Exercise aim :: For each line in the records that contains "down", make a copy.
Excerpted data START
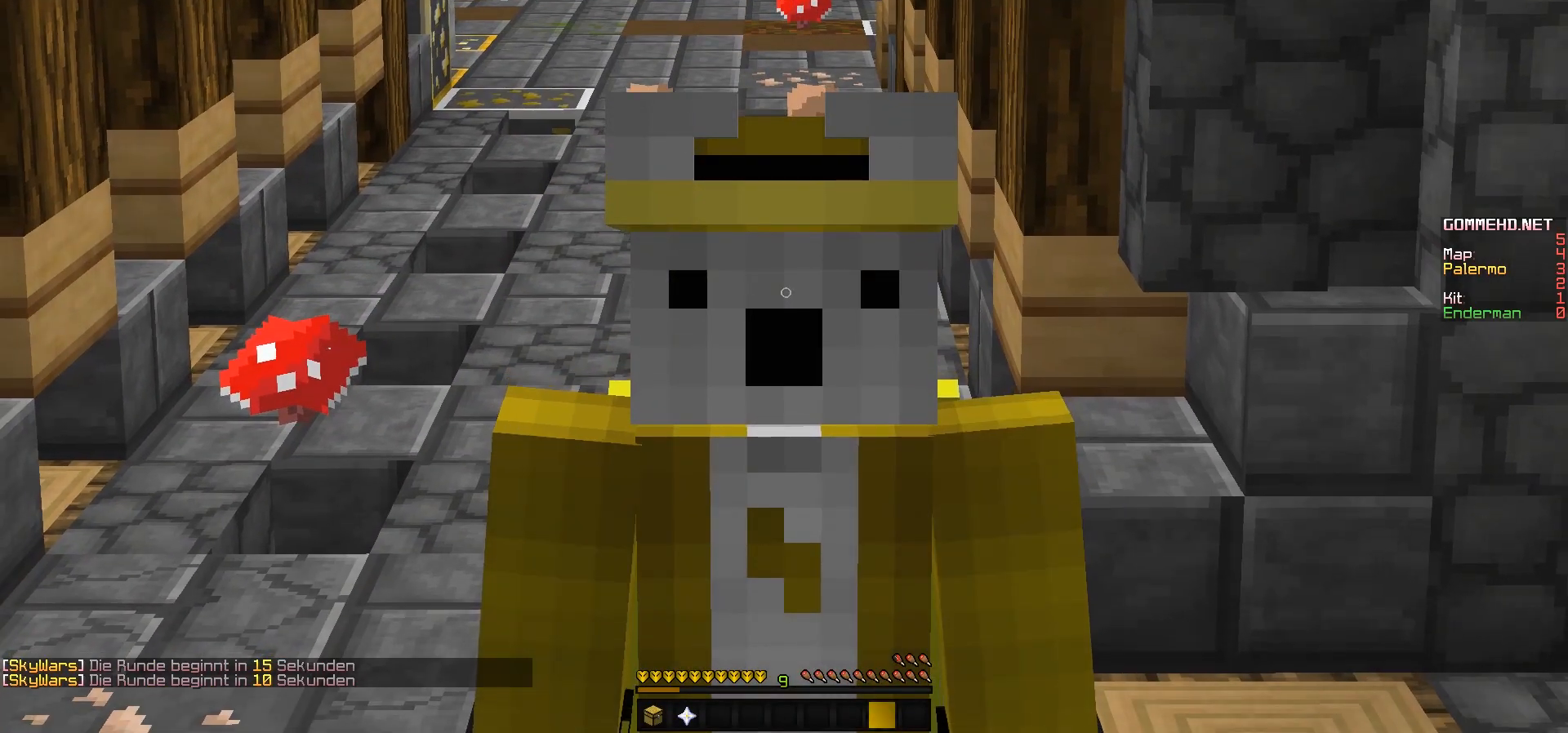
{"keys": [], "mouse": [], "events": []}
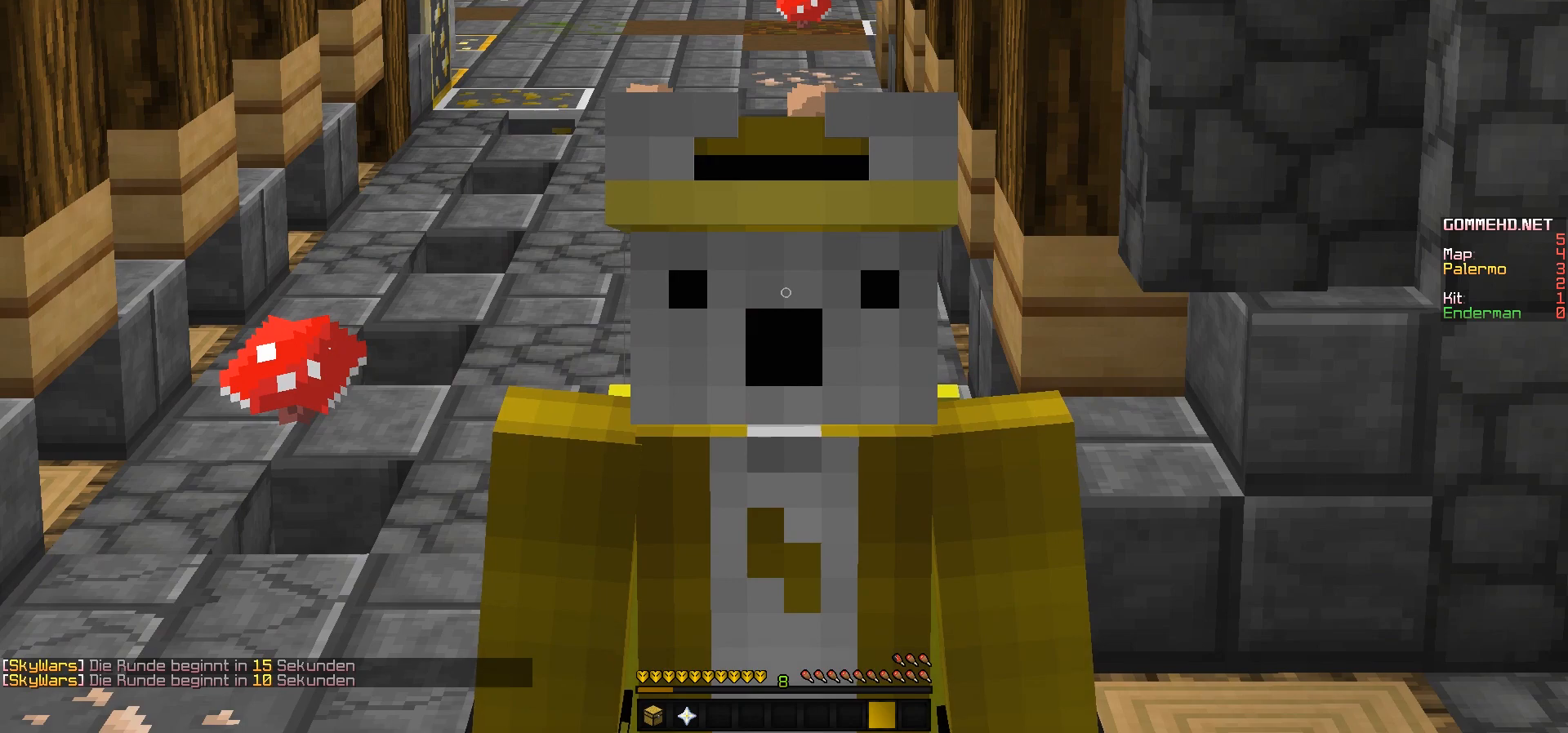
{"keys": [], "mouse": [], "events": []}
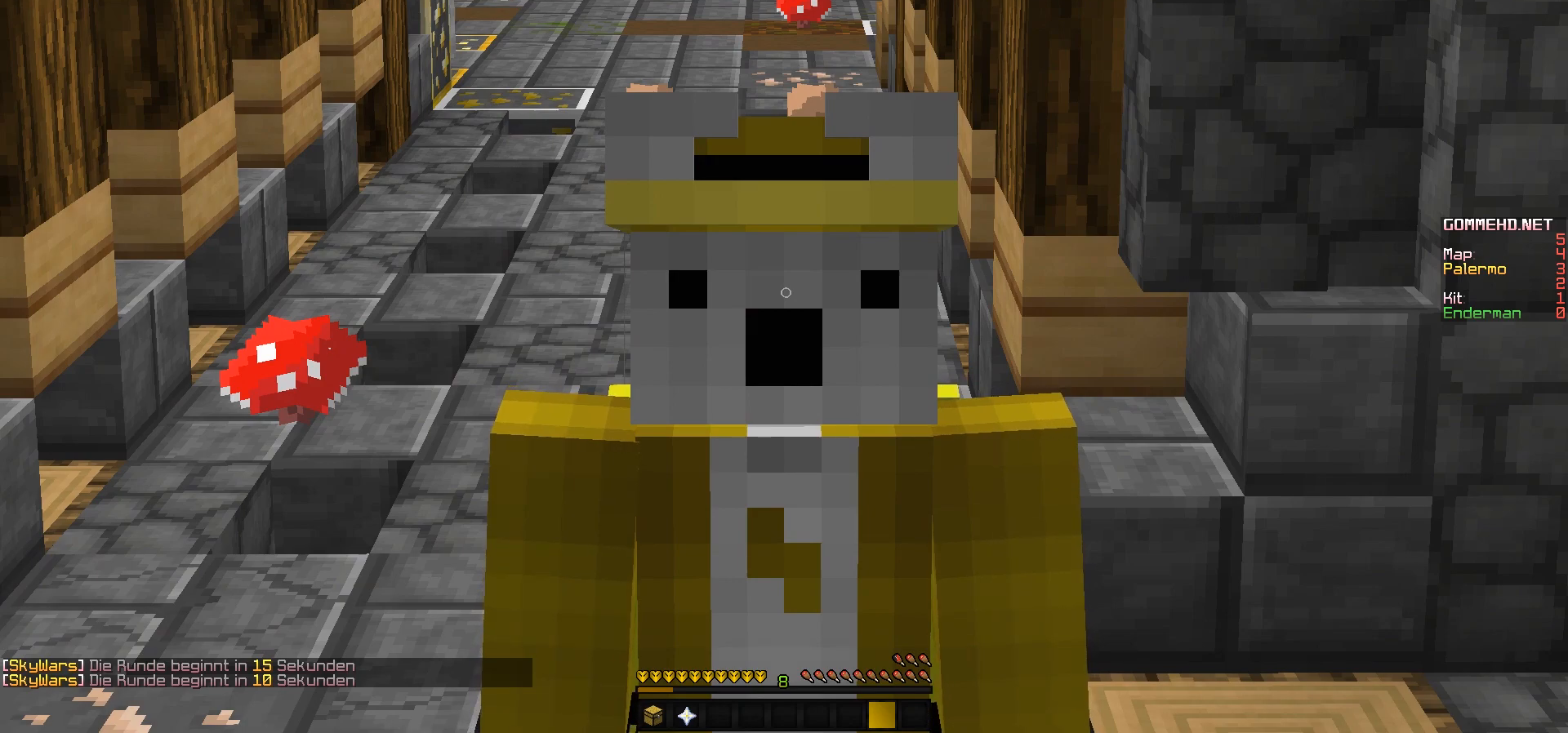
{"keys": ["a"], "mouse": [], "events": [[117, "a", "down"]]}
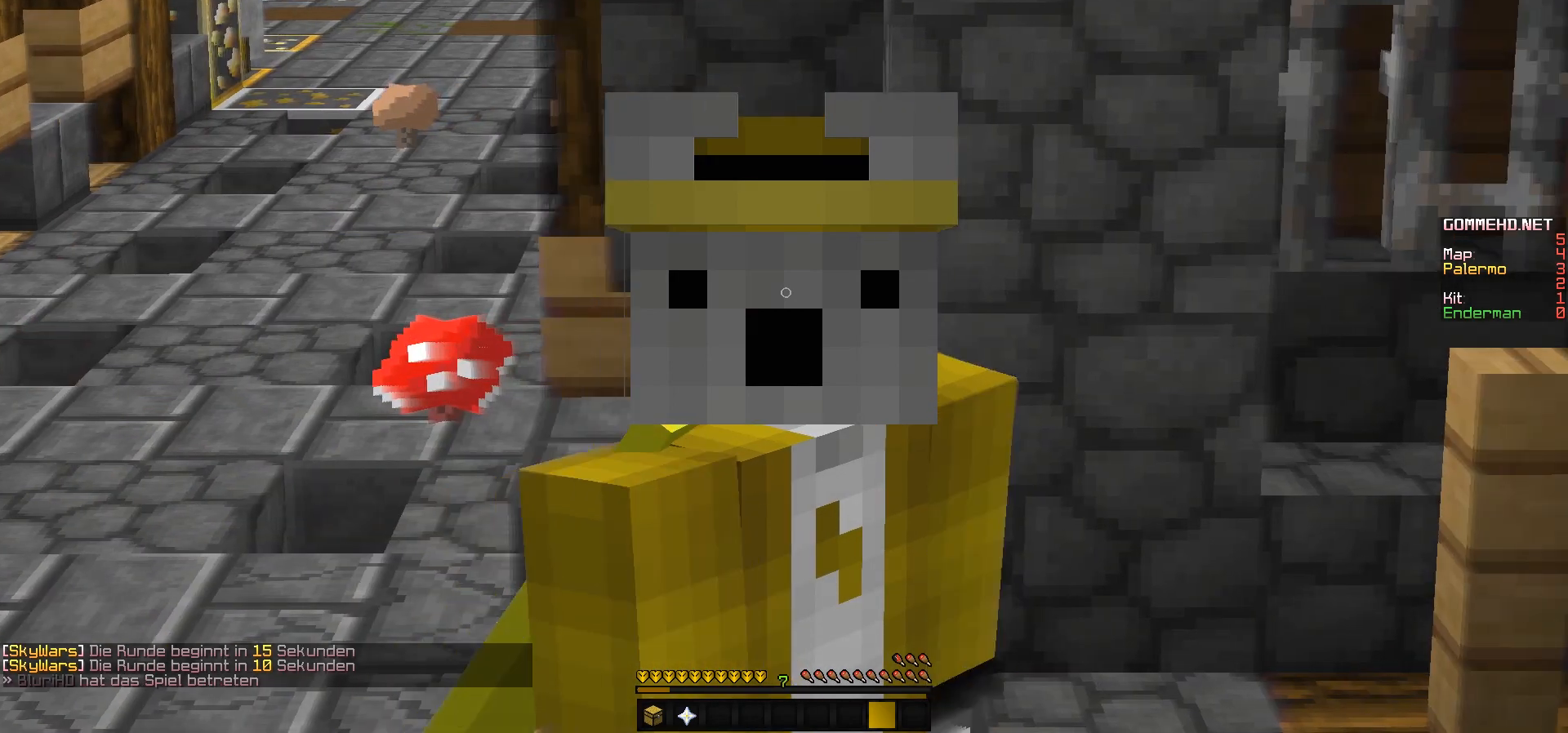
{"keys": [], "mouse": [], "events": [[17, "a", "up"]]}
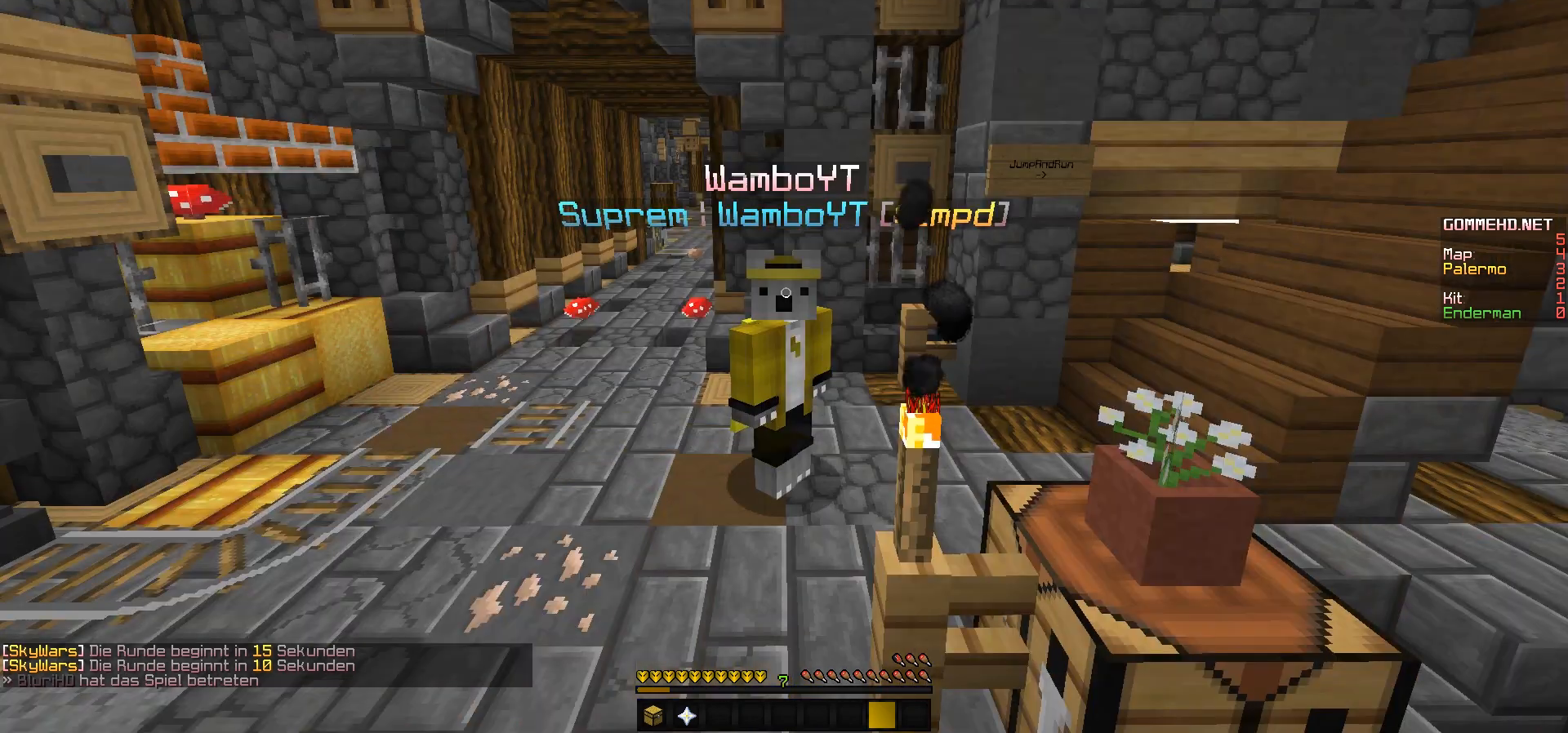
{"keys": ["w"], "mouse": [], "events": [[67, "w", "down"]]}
Excerpted data END
Response box ::
{"keys": ["a"], "mouse": [], "events": [[117, "a", "down"]]}
{"keys": ["w"], "mouse": [], "events": [[67, "w", "down"]]}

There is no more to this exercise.